Accurately forecasting hurricane intensity change is important for timely hurricane preparedness and impact-based forecasts. Previous studies have shown that air-sea interactions and boundary-layer processes play a key role in regulating hurricane intensity change. Despite its importance, the hurricane boundary layer has been the least observed part of a storm, and how the boundary layer structure evolves during intensity change is not well understood. The purpose of this study is to identify key boundary layer structure in relation to intensity change by analyzing aircraft observations in Hurricane Irene (2011). A total of ~80 dropsondes, and Tail Doppler Radar (TDR) and lower-fuselage radar data from 4 continuous reconnaissance flights into Hurricane Irene at different intensity stages are analyzed. Structural metrics including boundary layer height, inflow strength, and moist entropy are evaluated. Both symmetric and asymmetric distribution of the boundary layer structure are presented. Results show that a) there is no apparent correlation between the axisymmetric boundary layer height and intensity; b) both the height of maximum wind speed and mixed layer depth increase with radius; c) the mixed layer depth downshear is shallower than upshear before intensification; d) near-surface equivalent potential temperature shows a shear-relative wavenumber-1 asymmetry that is tied to the asymmetry of convection; and e) surface enthalpy fluxes are enough to recover downdraft induced low-entropy air before the intensification period of Irene.

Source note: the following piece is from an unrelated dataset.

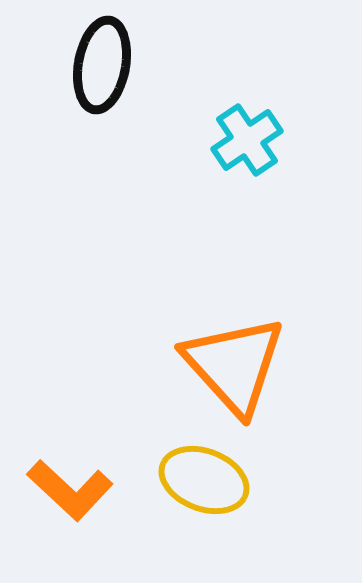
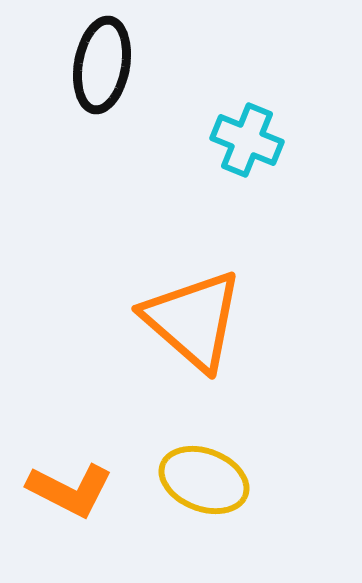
cyan cross: rotated 34 degrees counterclockwise
orange triangle: moved 41 px left, 45 px up; rotated 7 degrees counterclockwise
orange L-shape: rotated 16 degrees counterclockwise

Portrait Photo of Sylvie Alexander

Sylvie Alexander

Sylvie is a junior at Scripps College pursuing her B.A in Environmental Analysis. She is concentrating in Psychology and minoring in Geology. Sylvie is passionate about climate change and the role the ocean plays in climate regulation. In her free time she enjoys hiking, mountain biking and exploring fiber arts!  She will be studying abroad in Iceland from middle of August to around Thanksgiving.

School: Scripps College

Major: Environmental Analysis

NOAA Affiliation: OAR

Research Title

NOAA Carbon Dioxide Removal (CDR) Initiative

Abstract

Sylvie will serve on the NOAA Carbon Dioxide Removal (CDR) Task Force and lead NOAA's cross line office portfolio analysis for the NOAA
CDR Science Strategy white paper and the development of a summary document for senior leadership. They will also engage with other
federal agencies through the USGCRP Carbon Cycle Interagency Working Group as part of their interagency CDR efforts. This internship will
require engagement with scientists and program managers throughout NOAA and academic partners.